I have an electric oven with a variable temp broiler as well as a convection setting to circulate the air within the oven. 

Unfortunately, I'm not in a position to buy a conveyor dryer anytime in the near future. 

Thanks in advance! I look forward to learning a lot more here on T-Shirt Forums.


----------



## Uncle John (Mar 11, 2007)

Water based ink is just that, if you put it on a coat hanger and let it air dry your done.


----------



## RichardGreaves (Nov 7, 2006)

Uncle John said:


> Water based ink is just that, if you put it on a coat hanger and let it air dry your done.


The 301 Enviro-Series ink must be cured for 2.5 to 3 minutes at 300 to 320 degrees F under typical infrared heat.


----------



## Uncle John (Mar 11, 2007)

Richard, all I'm saying is when the ink is dry it won't wash out. John


----------



## Guest (Feb 14, 2010)

i would be afraid of fire. i cure mine with a cheap heat press i got off ebay. works great with plastisol too!


----------



## RichardGreaves (Nov 7, 2006)

Uncle John said:


> Richard, all I'm saying is when the ink is dry it won't wash out. John


All I'm saying is I don't agree. The spec says heat the ink to cure it.

He's not using an ink with an epoxizer or catalyst that will air dry like Union Ink Aerotex.
Aerotex Water-Based Textile Inks


----------



## sdickerson (Jan 28, 2010)

Uncle John said:


> Richard, all I'm saying is when the ink is dry it won't wash out. John


First off thanks for the reply. 

I printed a test shirt with several prints some of which I allowed to air dry for five days and other prints that I cured using a heat gun. I washed the shirt and as expected the air dried prints washed right out leaving only an outline of the original print while the heat cured prints held fast. 

I understand that some water based inks have an additive that can be mixed in to allow for air drying but the current ink I'm using does not. 

Thanks again for all the quick replies but still looking for that answer!


----------



## Uncle John (Mar 11, 2007)

OK, I guess all inks are differant.


----------



## rudi (Mar 7, 2007)

Uncle John said:


> Water based ink is just that, if you put it on a coat hanger and let it air dry your done.


Ha ha, if only it was that easy.


----------



## inkwerks (Jun 29, 2008)

Are you eating out of that oven? That should be the question. The ink is going to off gas and be deposited all over your oven. So your next meal might taste a little funky.


----------



## mattgmann (Feb 2, 2010)

I can attest that improperly cured water based inks will wash out.

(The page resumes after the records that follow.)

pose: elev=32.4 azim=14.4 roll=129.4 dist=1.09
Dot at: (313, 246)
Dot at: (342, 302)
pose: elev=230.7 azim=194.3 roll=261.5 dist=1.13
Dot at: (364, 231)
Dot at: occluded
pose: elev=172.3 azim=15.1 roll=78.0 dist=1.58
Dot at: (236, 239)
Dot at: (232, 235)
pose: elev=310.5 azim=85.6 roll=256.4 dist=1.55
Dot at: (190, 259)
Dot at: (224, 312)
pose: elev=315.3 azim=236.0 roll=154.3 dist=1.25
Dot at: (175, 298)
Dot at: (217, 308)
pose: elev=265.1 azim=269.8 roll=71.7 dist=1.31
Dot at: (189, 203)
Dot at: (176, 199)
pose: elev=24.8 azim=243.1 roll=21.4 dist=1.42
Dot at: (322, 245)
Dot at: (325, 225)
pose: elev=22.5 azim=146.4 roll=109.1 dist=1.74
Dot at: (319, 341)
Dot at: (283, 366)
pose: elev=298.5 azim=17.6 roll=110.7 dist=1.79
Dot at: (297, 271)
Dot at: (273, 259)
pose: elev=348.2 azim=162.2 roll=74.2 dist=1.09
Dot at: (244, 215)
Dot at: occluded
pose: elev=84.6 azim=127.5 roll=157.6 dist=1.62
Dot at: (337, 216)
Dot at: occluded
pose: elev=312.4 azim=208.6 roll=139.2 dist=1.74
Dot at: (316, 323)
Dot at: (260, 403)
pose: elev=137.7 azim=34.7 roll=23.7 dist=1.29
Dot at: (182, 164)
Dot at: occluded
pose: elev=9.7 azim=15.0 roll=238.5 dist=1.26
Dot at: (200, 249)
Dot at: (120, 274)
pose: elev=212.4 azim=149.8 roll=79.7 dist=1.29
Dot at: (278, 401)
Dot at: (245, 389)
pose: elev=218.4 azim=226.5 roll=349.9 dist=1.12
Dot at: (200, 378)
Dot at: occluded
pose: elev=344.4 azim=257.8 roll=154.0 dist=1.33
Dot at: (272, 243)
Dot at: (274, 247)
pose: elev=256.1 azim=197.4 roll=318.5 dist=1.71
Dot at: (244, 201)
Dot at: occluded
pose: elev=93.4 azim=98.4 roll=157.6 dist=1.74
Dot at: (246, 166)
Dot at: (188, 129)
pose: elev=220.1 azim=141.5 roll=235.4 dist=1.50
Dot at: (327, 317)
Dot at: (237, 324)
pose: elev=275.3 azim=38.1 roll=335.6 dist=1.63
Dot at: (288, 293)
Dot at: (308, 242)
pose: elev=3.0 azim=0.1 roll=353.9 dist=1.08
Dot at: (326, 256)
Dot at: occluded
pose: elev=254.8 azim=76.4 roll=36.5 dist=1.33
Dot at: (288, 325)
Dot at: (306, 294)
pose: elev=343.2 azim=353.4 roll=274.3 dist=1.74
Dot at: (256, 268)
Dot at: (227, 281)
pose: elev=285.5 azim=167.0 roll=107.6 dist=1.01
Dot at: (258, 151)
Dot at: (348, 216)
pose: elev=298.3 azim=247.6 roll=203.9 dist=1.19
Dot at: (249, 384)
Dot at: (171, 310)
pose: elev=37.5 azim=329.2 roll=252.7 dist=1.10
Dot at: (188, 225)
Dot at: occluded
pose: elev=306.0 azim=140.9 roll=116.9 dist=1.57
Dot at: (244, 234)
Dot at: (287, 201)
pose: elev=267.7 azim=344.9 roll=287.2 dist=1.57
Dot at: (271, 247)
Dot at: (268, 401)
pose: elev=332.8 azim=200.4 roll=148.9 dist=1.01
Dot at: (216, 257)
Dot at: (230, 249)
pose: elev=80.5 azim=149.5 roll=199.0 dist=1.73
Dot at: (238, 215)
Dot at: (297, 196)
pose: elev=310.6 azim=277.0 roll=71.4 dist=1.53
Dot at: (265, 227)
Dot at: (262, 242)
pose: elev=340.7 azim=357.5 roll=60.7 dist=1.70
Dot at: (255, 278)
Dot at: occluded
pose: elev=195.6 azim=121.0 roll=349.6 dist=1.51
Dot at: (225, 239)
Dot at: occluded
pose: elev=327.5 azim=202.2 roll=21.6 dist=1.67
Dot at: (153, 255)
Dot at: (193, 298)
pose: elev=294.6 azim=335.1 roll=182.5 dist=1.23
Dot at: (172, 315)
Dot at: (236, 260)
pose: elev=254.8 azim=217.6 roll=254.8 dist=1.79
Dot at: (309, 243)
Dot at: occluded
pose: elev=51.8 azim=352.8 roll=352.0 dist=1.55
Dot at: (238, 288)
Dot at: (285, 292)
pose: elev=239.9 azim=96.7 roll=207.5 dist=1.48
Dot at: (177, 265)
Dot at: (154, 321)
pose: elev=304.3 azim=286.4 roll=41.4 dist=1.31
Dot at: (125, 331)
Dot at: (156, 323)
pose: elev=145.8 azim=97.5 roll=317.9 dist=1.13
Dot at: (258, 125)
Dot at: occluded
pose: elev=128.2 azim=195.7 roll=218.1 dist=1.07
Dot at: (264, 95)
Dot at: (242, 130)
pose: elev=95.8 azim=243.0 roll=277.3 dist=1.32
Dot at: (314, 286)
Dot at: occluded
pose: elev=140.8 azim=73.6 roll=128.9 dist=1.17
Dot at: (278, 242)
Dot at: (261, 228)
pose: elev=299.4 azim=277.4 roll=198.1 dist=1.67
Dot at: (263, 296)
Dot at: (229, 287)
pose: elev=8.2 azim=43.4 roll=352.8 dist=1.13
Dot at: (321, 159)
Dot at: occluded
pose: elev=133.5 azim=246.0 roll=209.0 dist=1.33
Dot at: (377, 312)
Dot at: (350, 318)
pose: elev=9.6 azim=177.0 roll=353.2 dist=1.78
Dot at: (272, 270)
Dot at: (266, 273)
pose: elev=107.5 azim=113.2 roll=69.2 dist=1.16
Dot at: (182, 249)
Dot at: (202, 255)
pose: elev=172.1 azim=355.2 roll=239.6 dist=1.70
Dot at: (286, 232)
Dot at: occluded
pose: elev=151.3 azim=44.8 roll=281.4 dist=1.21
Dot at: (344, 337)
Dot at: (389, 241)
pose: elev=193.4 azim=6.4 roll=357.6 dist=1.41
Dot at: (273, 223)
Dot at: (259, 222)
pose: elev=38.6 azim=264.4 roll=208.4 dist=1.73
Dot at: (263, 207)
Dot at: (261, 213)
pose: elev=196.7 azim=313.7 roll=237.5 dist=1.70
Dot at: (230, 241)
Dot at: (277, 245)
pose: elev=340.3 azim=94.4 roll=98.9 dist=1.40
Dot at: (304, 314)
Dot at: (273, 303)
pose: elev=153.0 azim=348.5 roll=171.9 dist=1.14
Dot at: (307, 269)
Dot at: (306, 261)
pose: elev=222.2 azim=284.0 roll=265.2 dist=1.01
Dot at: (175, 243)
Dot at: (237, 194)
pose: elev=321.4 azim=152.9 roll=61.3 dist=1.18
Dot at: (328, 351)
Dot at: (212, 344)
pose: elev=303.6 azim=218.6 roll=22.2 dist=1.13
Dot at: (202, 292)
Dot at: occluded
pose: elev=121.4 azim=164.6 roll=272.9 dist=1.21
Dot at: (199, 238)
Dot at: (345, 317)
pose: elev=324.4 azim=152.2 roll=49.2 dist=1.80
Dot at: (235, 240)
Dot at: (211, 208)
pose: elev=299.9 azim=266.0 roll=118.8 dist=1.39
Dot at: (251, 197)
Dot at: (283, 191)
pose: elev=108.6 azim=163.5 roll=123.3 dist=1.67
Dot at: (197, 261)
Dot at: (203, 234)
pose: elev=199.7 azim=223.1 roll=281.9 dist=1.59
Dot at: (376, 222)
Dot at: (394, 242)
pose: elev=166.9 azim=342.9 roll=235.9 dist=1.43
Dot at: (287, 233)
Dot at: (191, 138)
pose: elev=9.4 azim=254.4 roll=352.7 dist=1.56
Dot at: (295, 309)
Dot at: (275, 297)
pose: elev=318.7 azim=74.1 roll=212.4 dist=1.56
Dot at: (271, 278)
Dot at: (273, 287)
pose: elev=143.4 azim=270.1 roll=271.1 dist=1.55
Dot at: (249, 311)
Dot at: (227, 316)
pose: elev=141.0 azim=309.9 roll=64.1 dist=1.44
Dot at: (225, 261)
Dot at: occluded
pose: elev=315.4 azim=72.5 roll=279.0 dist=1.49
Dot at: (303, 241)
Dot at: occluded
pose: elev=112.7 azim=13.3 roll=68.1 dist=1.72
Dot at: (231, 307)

Try union aerotex ink. I've had success with it. It has a catalyst you can add for air drying. I Normally hit it with a heat gun for a few seconds so it doesn't smudge, then hang on a rack to dry.

Using a home oven sucks and is a pain in the ***. The aerotex ink isn't the best ink ever, but it's still quite good, and is easy to cure.


----------



## tjolley2000 (Sep 23, 2010)

I am looking to see if anyone can comment on using a standard (plastisol) curing oven on water based ink prints... I would like to dabble in water base as it is a big trend right now, but I don't want to drop the $$$ on an infrared curing oven at the moment. Also, when using water based or discharge, do you ever need to flash? I have a professional blackbody oven and a flash unit, neither infrared. Any help?


----------



## RichardGreaves (Nov 7, 2006)

*Curing Water Based Ink with Infra Red panels*



tjolley2000 said:


> I am looking to see if anyone can comment on using a standard (plastisol) curing oven on water based ink prints...
> 
> I would like to dabble in water base as it is a big trend right now, but I don't want to drop the $$$ on an infrared curing oven at the moment.
> 
> ...


*I assume* you have a BBC Industries oven and flash unit made in Pacific, MO, west of Saint Louis. They use their own "Black Body" brand infra red panels. Black Body/BBC Industries Inc.

Textile ink resins require heat to fuse them to your garments. Plastisol is 100% solids - nothing evaporates - so what you print is what what you get. 

Water-based inks are 80% liquids, so your final print is 20% of the ink you actually printed. When you decide to work with water-based inks, you quickly study and learn that every part of the process is more work, and takes longer.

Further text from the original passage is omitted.